The coefficient of variation (CV) handles this by expressing the standard deviation as a proportion of the mean. You divide the standard deviation by the mean, often multiplying by 100 to get a percentage. A CV of 15% means the typical spread is 15% of the average value, regardless of what units you started with. This makes it possible to compare variability across datasets with different units or wildly different means.

Visualizing Spread With Box Plots

A box plot (sometimes called a box-and-whiskers plot) turns these numbers into a picture. It displays what statisticians call the five-number summary: the minimum, Q1, the median, Q3, and the maximum. The box spans from Q1 to Q3, representing the middle 50% of data. A line inside the box marks the median. The “whiskers” extend from the box to the smallest and largest non-outlier values, and any outliers appear as individual dots beyond the whiskers.

At a glance, you can see how tightly grouped the data are, whether the distribution is symmetric or skewed, and whether outliers exist. A tall, stretched box means high variability in the core of the data. A short, compact box means values are tightly clustered. When you place two or more box plots side by side, differences in spread and center become immediately obvious. If data within a group skew toward the higher range, the median line will sit closer to the bottom of the box, and the upper whisker will reach further.

Index of Dispersion: Detecting Patterns in Count Data

When you’re working with count data (number of customer complaints per day, number of accidents per intersection), the index of dispersion reveals whether events are happening randomly, in clusters, or in an unusually regular pattern. It’s calculated by dividing the variance by the mean.

If events occur randomly and independently, the variance and mean should be roughly equal, giving an index near 1. An index greater than 1 signals overdispersion, meaning events are clumped together more than randomness would predict. An index below 1 means events are more evenly spaced than expected. This is particularly useful in fields like ecology, quality control, and public health, where distinguishing random variation from meaningful clustering drives real decisions.

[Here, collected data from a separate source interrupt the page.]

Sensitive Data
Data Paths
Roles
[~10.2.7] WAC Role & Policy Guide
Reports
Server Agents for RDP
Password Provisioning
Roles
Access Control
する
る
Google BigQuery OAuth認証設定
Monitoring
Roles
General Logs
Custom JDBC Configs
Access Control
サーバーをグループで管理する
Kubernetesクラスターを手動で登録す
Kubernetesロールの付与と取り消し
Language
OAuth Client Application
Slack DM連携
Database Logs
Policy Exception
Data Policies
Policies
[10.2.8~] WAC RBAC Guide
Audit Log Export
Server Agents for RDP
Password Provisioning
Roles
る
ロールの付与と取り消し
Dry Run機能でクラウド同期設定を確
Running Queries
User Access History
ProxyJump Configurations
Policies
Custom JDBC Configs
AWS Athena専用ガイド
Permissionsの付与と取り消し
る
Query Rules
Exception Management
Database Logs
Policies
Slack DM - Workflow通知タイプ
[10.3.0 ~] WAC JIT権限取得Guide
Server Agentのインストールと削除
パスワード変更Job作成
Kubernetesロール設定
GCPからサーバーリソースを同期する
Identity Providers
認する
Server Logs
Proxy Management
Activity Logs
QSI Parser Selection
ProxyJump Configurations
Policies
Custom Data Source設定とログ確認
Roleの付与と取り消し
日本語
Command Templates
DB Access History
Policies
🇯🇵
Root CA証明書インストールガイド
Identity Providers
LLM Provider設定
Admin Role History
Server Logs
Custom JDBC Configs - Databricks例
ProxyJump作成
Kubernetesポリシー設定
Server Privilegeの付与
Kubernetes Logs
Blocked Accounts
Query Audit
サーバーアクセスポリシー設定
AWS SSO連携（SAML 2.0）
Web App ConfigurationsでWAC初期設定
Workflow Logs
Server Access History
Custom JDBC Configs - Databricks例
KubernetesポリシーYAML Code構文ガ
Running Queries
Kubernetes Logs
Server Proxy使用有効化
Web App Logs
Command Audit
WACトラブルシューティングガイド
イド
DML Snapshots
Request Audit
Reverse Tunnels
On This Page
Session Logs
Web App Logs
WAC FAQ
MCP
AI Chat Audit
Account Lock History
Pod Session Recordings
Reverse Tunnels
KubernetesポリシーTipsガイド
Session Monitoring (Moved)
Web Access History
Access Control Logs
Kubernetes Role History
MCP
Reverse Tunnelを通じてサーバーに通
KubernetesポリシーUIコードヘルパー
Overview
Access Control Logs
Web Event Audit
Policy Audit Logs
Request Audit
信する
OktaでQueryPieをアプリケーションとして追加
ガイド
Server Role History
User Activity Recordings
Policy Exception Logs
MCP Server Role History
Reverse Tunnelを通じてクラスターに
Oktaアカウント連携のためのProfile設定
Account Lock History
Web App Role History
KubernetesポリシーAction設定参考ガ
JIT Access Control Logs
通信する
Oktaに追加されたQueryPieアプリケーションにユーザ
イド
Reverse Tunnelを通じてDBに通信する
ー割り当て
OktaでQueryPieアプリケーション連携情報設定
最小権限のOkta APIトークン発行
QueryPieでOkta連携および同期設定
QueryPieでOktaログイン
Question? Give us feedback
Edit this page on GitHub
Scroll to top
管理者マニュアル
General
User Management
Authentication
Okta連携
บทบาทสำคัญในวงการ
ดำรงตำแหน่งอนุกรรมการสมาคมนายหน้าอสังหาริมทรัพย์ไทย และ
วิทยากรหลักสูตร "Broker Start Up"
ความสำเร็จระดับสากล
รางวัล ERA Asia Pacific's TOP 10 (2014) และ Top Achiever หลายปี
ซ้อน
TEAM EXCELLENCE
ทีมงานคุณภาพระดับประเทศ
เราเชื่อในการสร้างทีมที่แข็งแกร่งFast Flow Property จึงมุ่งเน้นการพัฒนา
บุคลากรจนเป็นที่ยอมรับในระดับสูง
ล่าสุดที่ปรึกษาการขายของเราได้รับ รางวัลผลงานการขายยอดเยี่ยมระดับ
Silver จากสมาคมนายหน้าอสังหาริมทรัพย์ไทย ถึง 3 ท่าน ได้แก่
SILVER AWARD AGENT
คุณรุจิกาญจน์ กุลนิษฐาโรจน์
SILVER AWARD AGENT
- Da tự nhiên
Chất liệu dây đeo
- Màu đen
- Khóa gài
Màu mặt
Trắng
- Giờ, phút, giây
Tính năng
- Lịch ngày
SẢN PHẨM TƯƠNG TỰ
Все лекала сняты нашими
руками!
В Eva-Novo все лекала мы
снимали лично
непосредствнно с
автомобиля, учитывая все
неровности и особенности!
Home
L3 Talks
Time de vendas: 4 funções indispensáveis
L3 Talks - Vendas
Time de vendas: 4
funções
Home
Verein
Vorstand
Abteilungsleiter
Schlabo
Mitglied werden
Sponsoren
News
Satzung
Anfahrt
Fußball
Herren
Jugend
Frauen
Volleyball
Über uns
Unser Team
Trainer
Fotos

Choosing the Right Measure

Your choice depends on what your data looks like and what question you’re answering.

  • Range is useful for a quick snapshot, but don’t rely on it alone if outliers are possible.
  • Interquartile range is the better choice when your data contains extreme values or is skewed, because it focuses on the central bulk of observations.
  • Standard deviation is the most widely used measure and works well for roughly symmetric distributions. It’s the default in most statistical software and scientific reporting.
  • Coefficient of variation is essential when comparing spread across datasets with different units or scales.
  • Index of dispersion applies specifically to count data when you need to know whether observations are clustered, random, or evenly distributed.

In practice, you’ll often use more than one. Reporting the mean and standard deviation together gives a clear picture of center and spread for symmetric data. For skewed data, the median and IQR are a more honest pairing. And when presenting results to a non-technical audience, a box plot can communicate in seconds what a table of numbers takes minutes to explain.